Of course, there will always be more than enough veggies to eat. So what to do? I asked this question to the county home economics extension agent when I was first married. She gave me the best advice that I pass on to many new young wives who want to garden. Buy the Ball Blue Book. It is kind of like the Kelly Blue Book for canning. I've almost worn mine out. I use it every canning season to remind me of the correct and safe way to put up my abundant garden. You can find the book at farm stores next to the canning lids. And if you have a tough question about how your grandmother's pressure canner works, call your local extension office and talk with an agent.
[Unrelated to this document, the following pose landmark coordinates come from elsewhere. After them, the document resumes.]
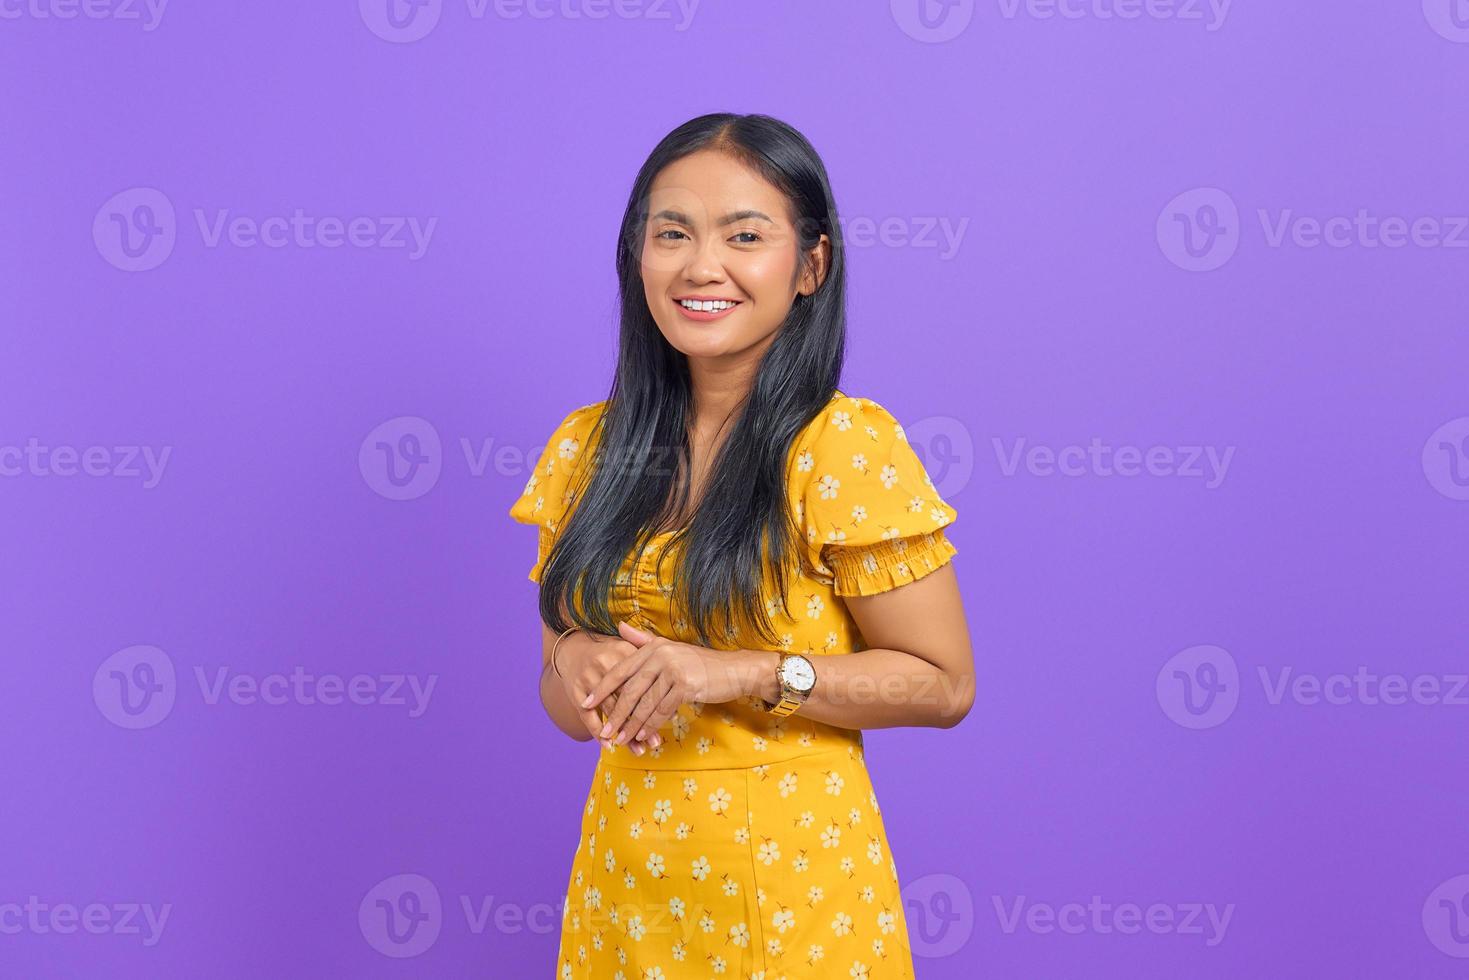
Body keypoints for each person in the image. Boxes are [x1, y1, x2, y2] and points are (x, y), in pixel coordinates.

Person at [508, 112, 975, 979]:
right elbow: (562, 708)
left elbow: (943, 685)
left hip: (793, 906)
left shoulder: (839, 447)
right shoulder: (587, 451)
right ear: (636, 255)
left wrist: (742, 671)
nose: (700, 266)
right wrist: (576, 662)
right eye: (671, 233)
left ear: (810, 266)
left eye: (744, 236)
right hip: (625, 897)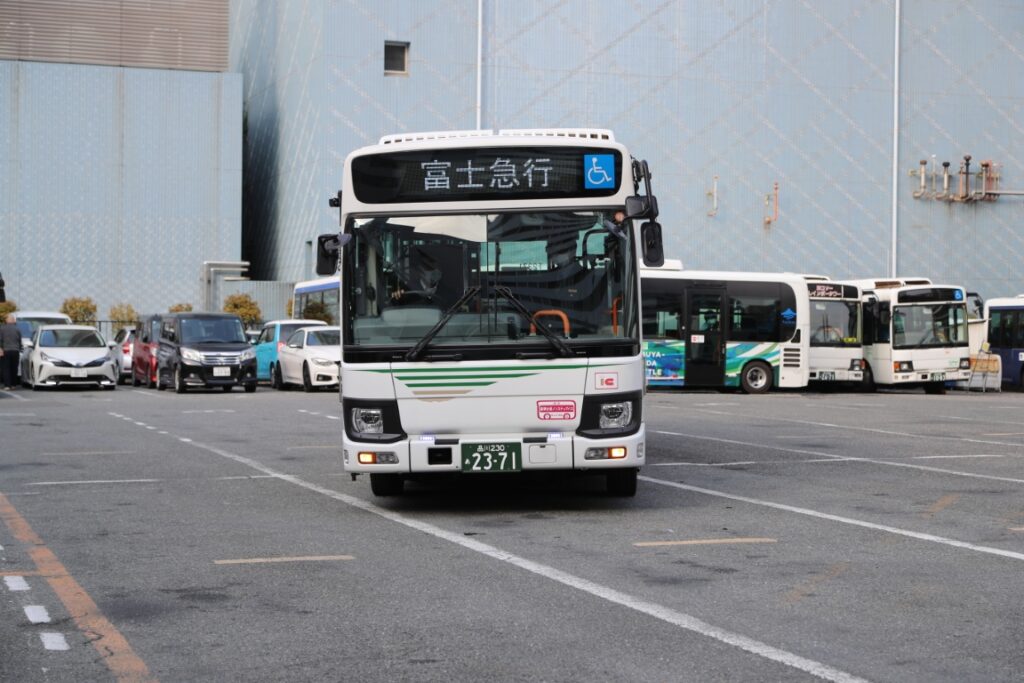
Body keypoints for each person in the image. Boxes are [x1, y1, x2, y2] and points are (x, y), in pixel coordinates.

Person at [0, 313, 21, 390]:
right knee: (14, 368)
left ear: (6, 320)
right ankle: (13, 385)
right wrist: (19, 348)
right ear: (14, 321)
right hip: (15, 351)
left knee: (6, 368)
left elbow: (0, 340)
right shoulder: (17, 329)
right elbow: (19, 340)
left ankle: (7, 385)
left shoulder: (2, 328)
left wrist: (0, 349)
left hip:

They are a great resource.
Here are a few of our favorite, out of the ordinary recipes we make when the garden is coming in faster than we can eat. Our family (OK, maybe just me) has discovered new ways to use an old vegetable. You will be surprised at what you can use beets for besides sautéing or pickling. I use beets in cakes, jelly and wine. This cake will be found at our church cake walk. I will also have a couple of extra jars of pickled beans at Grandma's attic booth. This is the quickest way to put up a lot of beans in a hurry with very little fuss. Enjoy!

Chocolate Beet Cake
4 oz. German or semi-sweet chocolate, chopped
1 cup butter, softened
1 1/2 cups packed dark brown sugar
3 eggs
2 cups cooked, pureed beets
1 tsp. vanilla
2 cups flour
2 tsp. baking soda
1/4 tsp. salt
Powdered sugar
Melt chocolate and 1/4 cup butter in microwave for about 30 to 40 seconds. Stir till smooth. Cool slightly. Meanwhile, cream remaining butter and brown sugar until light and fluffy. Beat in eggs.
In small bowl, combine chocolate mixture, beets and vanilla. Beat into creamed mixture. Don't worry if it doesn't look smooth and creamy. Combine dry ingredients. Gradually add to creamed mixture.
Pour into greased and floured fluted bundt pan.
Bake 375 degrees 45 to 55 minutes.
Cool in pan 10 minutes before removing to wire rack. When completely cooled, dust with powdered sugar.
Makes 16 to 20 servings. Very moist. No one will ever guess there are beets in this cake.

Beet Jelly
3 cups beet juice
1 pkg. raspberry, grape or blackberry Jell-O (blackberry is our family favorite)
1 pkg. Sure-Jell
4 cups sugar
Peel 5 or 6 large beets. Slice thinly. Cover with 13 cups water and cook until tender. Drain juice. Puree cooked beets. Put 2 cups in freezer bar and ready to make chocolate cake all year long.
Pour juice in large pot. Mix Jell-O and Sure-Jell together then stir into juice. Bring to boil. Add sugar and boil for 2 minutes. Pour mixture in hot jars and seal.

Pickled Green Beans (Evie Kirchner)
2 1/2 cups water
2 1/2 cups vinegar
1/4 cup canning salt
Garlic or onion chunks
Green beans, tipped
Stuff jar with fresh tipped green beans, dill and onions or garlic.
Boil brine solution and pour over beans in jars. Remove air bubbles and seal. Process in hot water bath for 10 minutes.

Creamed Cucumber Salad (Karen Ann Bland of Kansas)
1 cup mayonnaise or salad dressing
1/4 cup sugar
4 tsp. vinegar
1/2 tsp. dill weed
1/2 tsp. salt
4 med. cucumbers, peeled and thinly sliced
3 green onions, chopped
In a large bowl, combine mayonnaise, sugar, vinegar, dill and salt. Mix well. Add cucumbers and onions; toss. Don't worry if it seems thick. The cucumbers will juice down and make a great dressing. Cover and chill for at least 1 hour. When the cucumbers are gone, I use the leftover sauce as a cucumber dressing on salads. I also use more dill weed.

Aunt Frances' Lemonade
5 lemons
5 limes
5 oranges
3 quarts water
1 1/2 to 2 cups sugar
Squeeze the juice from four lemons, limes and oranges; pour into gallon container. Thinly slice remaining fruit and set aside for garnish. Add water and sugar to juice; mix well. Store in refrigerator. Serve on ice with fruit slices. I put some of the fruit slices in the gallon container, too.